The CORE students team at the Technical University of Eindhoven might have found a way to recycle metals to their purest form and hence provide a solution to the rising shortage of metals.
Left to natural elements, it can take as much as 35 million years to recycle waste, especially metals. For example, waste ends up in rivers via contaminated air and eroded rocks. These rivers bring it out to the ocean where it slowly sinks down to the bottom of the sea. There it gradually disappears between the cracks in the tectonic plates under the seabed into the earth’s core, which is so hot that the materials disintegrate back into pure elements. The core pushes those elements, such as metals, back to the earth’s crust where people are able to mine these.

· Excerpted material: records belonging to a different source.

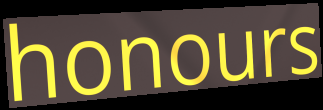
honours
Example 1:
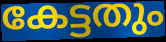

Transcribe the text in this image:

കേട്ടതും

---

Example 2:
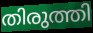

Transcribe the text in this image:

തിരുത്തി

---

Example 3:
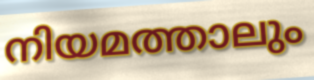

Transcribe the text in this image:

നിയമത്താലും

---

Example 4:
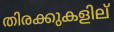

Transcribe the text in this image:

തിരക്കുകളില്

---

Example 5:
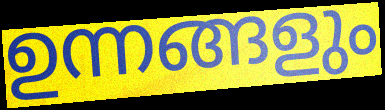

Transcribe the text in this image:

ഉന്നങ്ങളും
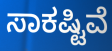
ಸಾಕಷ್ಟಿವೆ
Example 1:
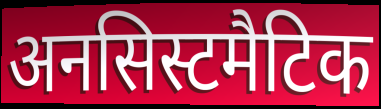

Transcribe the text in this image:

अनसिस्टमैटिक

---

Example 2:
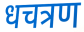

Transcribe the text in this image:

धचत्रण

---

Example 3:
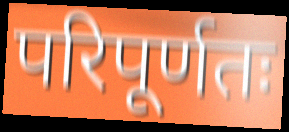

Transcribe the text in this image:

परिपूर्णतः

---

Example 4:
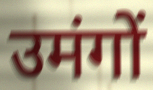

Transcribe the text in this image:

उमंगों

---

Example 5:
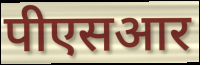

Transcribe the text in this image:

पीएसआर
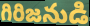
గిరిజనుడి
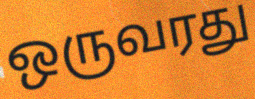
ஒருவரது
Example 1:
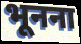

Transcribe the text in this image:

भूनना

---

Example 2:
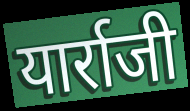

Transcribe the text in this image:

यार्राजी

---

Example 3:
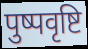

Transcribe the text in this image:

पुष्पवृष्टि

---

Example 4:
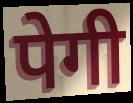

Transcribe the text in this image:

पेगी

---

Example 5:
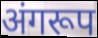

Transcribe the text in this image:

अंगरूप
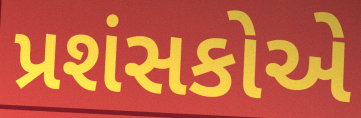
પ્રશંસકોએ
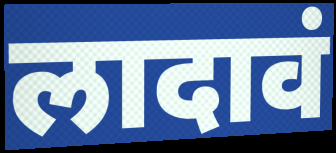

This process can take millions of years—a far too lengthy process for meeting the current demands of industry. “That’s why we’ve developed an incinerator where this process can be carried out in about one week,” says Dirk van Meer, captain of Team CORE.
Recycling metals in this way is not restricted to the production of electronics. It also solves a social problem. “Old phones and computers are currently mainly being sent to Africa and China. There, small children are forced to remove any useful parts that can be sold,” says van Meer. “The combustion process which is used to destroy the electronics causes the rivers to become acidic because of which the children often suffer from lethal levels of lead poisoning.”
However, these scenes can become a thing of the past if factories are set up in each province and equipped with the kind of incinerator developed by the Eindhoven student team. “Then the waste won’t have to be transported very far. That makes a big difference in terms of environmental pollution and costs,” says van Meer.
Construction work on the first factory will start at the end of 2020 in Duiven. This site will mostly process waste generated in automobile recycling. At the moment, the team is actively involved in preparation such as arranging environmental permits. “We always provide multidisciplinary teams wherein enthusiastic students as well as experienced professionals from the industry get to work together,” he says.
Following the factory in Duiven, the student team aims to build a factory on the Metalot site in Budel, also in the Netherlands.
All the factories with the recycling incinerators that the CORE team wants to set up will be operated by separate companies that are collaborating with one another. For instance, IVER BV will run the factory in the north. “Private investors, such as the Noordelijke Ontwikkelings Maatschappij (NOM, Northern Development Company) and Rabobank will finance the factory over there. Ultimately, a private investor’s company will manage the factory,” according to van Meer.
A number of students from the student team will get to work in that company. The rest will continue to focus on research. The student team itself is a foundation wherein students will remain involved in the development of the technology.